OK, so we should pay them a pension, but surely we shouldn’t be paying the well-paid public servants gold plated pensions? Actually, well-paid public servants are very much in the minority with a considerable number getting close to the minimum wage. Courtesy of a number of changes in recent years, that “gold-plating” is looking distinctly tarnished with three separate schemes being introduced over the last 10 years, the prior schemes being closed to new members and each new scheme being markedly poorer than the one before. The latest offering is a lurch towards an average salary rather than the current final salary scheme which will be a major, major drop in the pensions that people will be eligible for though, as usual with pensions, a magnitude of a drop that most people wouldn’t realise until it was far too late.

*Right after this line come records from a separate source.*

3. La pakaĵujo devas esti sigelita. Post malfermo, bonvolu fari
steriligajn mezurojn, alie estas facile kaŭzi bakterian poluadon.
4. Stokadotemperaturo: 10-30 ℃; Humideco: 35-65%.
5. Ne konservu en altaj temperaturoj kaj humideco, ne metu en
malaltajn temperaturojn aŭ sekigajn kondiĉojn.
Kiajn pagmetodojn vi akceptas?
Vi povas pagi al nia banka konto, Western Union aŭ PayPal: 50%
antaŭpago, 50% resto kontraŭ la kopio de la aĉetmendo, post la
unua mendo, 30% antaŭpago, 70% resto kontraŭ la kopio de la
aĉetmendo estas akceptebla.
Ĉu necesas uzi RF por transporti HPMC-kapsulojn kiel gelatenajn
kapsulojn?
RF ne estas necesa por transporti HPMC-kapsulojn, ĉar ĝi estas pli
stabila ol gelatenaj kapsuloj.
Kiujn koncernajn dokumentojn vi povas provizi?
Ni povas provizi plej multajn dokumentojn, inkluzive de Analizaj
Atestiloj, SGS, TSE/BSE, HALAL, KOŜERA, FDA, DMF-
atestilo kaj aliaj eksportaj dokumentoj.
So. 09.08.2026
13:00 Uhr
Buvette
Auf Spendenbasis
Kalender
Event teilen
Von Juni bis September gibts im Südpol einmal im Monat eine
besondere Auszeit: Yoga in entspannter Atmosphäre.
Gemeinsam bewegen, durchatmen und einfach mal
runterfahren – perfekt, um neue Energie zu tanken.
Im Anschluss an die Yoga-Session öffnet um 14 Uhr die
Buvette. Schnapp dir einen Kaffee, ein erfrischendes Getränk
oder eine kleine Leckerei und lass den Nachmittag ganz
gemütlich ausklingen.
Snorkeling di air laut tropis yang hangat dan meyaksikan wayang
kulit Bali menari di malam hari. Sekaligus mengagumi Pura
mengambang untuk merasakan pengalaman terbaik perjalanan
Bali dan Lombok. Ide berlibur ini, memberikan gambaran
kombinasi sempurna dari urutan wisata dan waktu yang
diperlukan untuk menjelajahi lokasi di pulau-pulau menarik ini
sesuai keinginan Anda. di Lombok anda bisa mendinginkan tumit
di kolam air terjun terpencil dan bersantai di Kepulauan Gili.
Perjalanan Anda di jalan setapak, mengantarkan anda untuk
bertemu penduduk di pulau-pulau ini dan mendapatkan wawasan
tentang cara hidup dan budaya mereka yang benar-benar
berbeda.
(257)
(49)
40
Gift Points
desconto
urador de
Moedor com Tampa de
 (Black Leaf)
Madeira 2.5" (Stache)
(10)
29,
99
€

In some ways it could be a good thing. The net effect, for public servants who realise it, is that their lifetime earnings is being cut quite dramatically so it might encourage more to leave for the private sector. The only snag with that is that we need those public services that the people most likely to leave provide. On the whole, those most likely to leave would be the higher earners. Do you really want to have an exodus of teachers, nurses, etc.? What about the well-paid Whitehall people perhaps? Surely they can be done without? Certainly, if you’re happy to have poor advice given to the government on all kinds of matters, you could do without them.
Should you strike? Despite being what I’d say was one of the most right wing union representatives ever, I think, yes, this is a time to show that you support your union negotiators.
Should you support the strike as a taxpayer? I think yes too as it’s really going to impact on the quality of public servants and hence public services that you get over the years to come.